- Problem statement
Working from the records below, repeat exactly the lines starting at the line that contains "[295,278,446,295] [497,58,631,75] address" and ending at the line that contains "[554,124,581,137] the -> [812,237,823,248] a", inclusive.

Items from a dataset
══════════
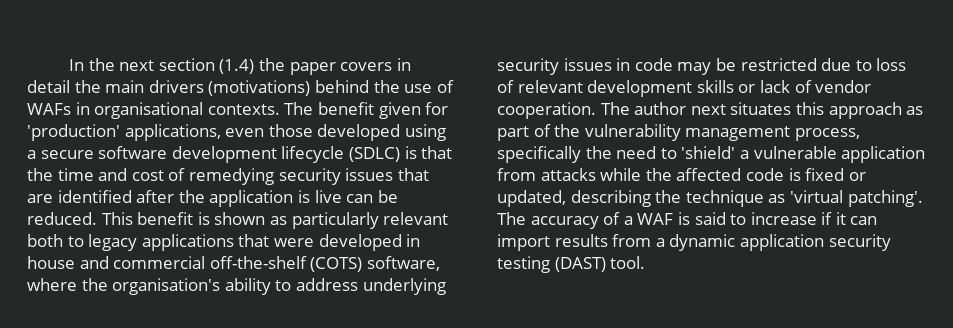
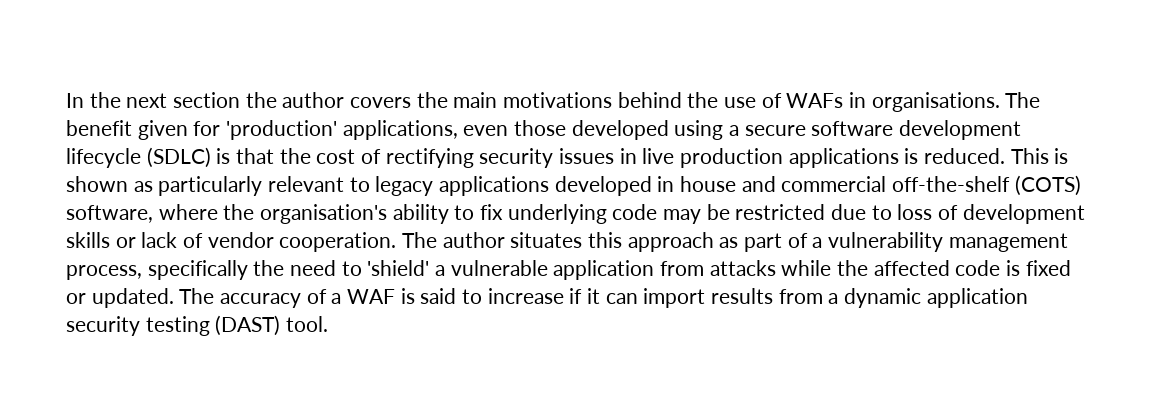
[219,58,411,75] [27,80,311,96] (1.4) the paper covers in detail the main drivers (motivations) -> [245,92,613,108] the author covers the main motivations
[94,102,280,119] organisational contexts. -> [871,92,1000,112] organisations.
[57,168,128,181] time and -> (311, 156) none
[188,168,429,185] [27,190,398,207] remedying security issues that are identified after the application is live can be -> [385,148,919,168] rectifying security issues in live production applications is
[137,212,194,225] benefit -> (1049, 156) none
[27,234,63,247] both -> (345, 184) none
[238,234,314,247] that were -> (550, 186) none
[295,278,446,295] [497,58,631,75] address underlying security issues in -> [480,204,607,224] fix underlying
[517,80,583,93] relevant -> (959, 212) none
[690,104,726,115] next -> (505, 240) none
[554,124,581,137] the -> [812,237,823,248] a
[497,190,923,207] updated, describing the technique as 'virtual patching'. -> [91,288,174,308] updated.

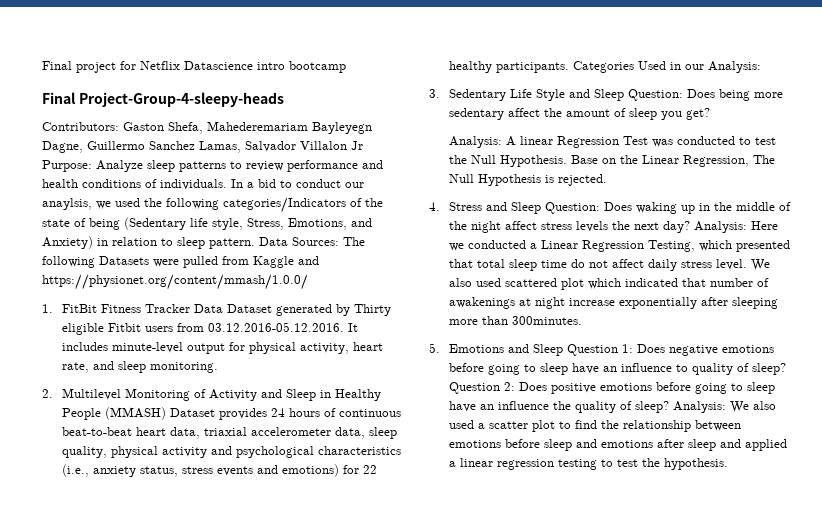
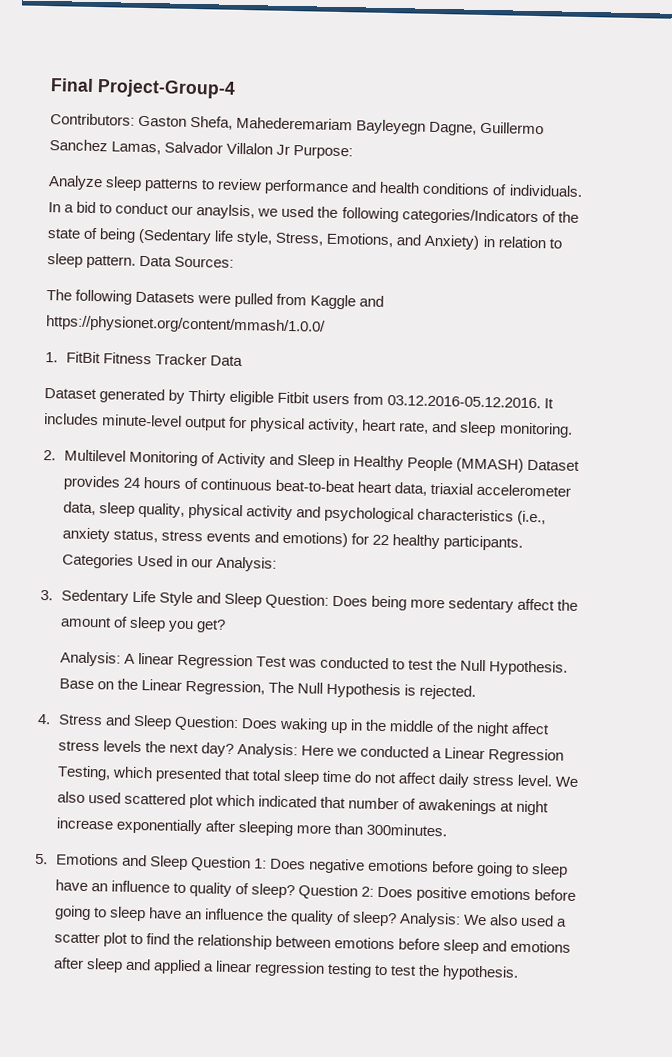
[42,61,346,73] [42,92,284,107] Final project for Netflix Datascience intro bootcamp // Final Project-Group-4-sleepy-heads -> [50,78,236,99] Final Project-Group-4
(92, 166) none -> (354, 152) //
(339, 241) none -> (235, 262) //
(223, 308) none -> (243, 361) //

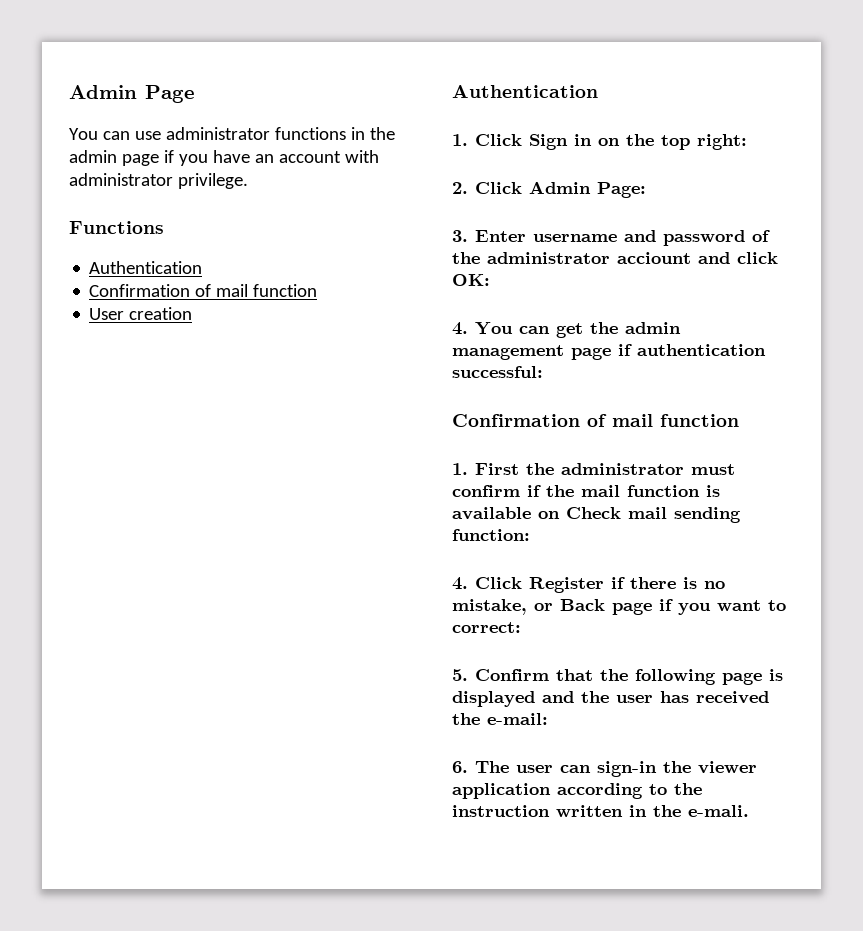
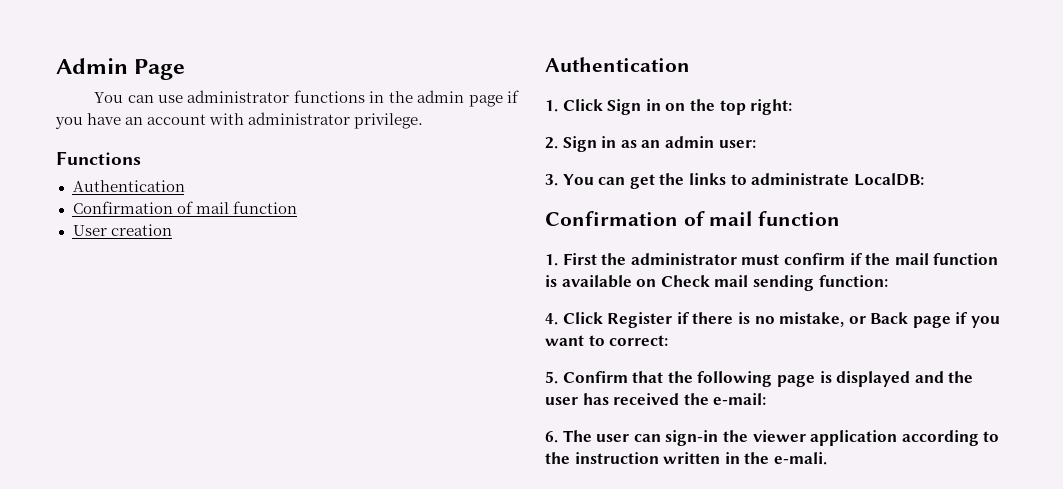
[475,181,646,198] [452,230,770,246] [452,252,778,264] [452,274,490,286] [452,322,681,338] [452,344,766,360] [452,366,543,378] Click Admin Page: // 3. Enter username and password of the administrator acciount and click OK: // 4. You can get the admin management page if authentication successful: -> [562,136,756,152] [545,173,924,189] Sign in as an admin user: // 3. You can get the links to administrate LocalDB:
══════════
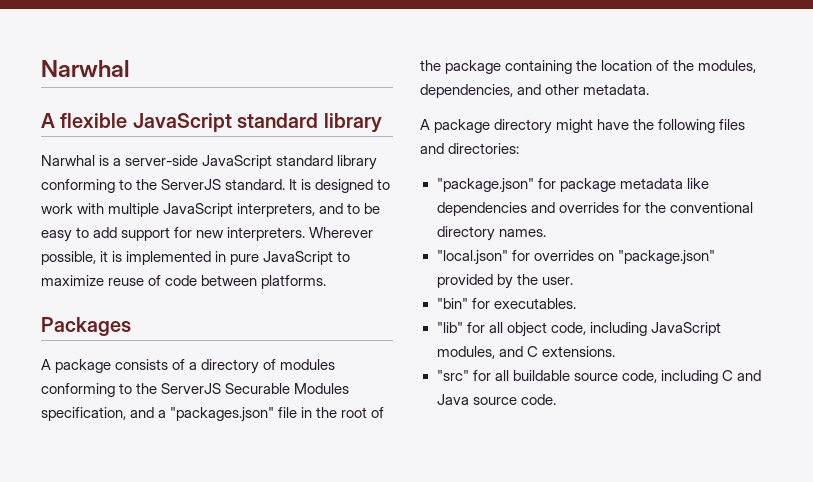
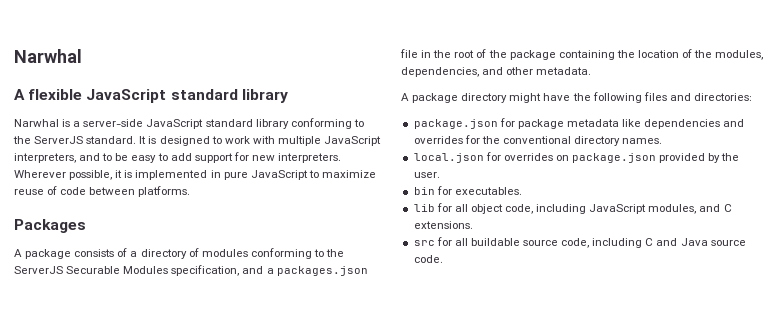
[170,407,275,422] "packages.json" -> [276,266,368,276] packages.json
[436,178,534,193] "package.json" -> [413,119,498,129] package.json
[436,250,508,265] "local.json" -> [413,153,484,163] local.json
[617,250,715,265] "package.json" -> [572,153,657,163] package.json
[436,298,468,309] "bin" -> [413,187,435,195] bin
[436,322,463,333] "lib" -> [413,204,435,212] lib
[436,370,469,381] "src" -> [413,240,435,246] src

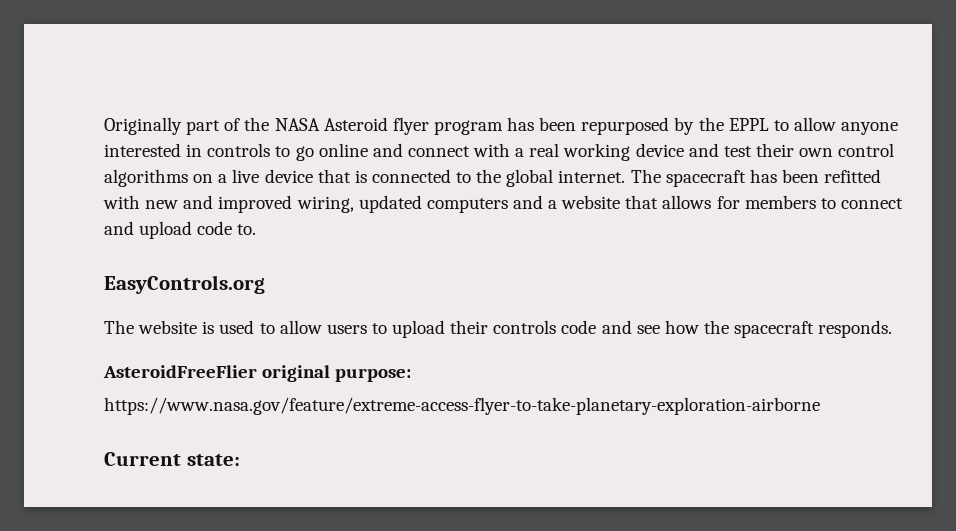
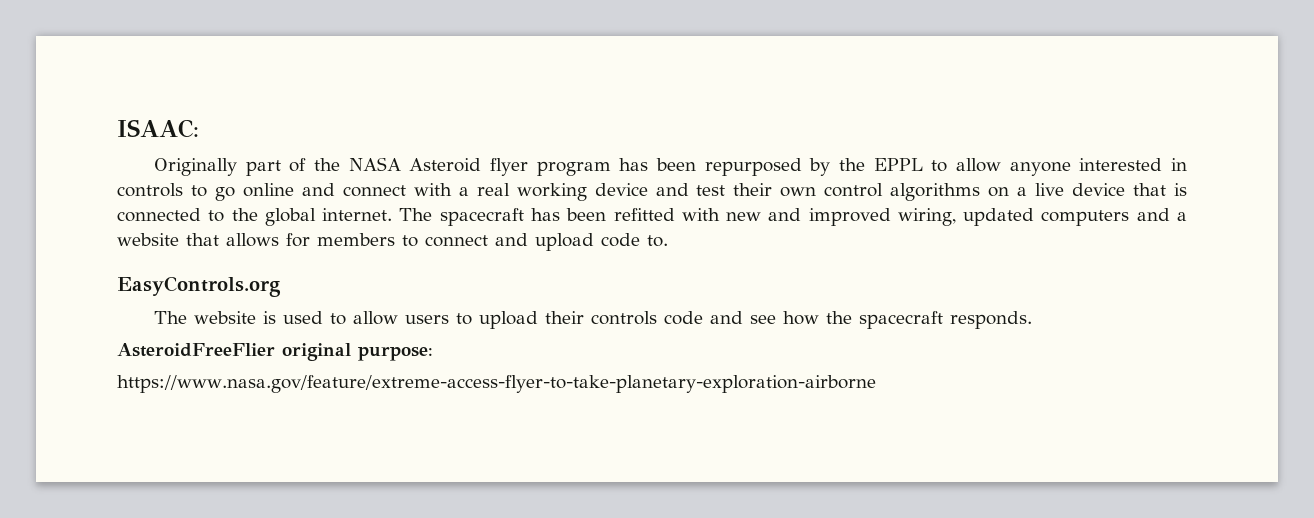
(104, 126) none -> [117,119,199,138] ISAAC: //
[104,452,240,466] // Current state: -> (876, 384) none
══════════
- Answer to this task
[295,278,446,295] [497,58,631,75] address underlying security issues in -> [480,204,607,224] fix underlying
[517,80,583,93] relevant -> (959, 212) none
[690,104,726,115] next -> (505, 240) none
[554,124,581,137] the -> [812,237,823,248] a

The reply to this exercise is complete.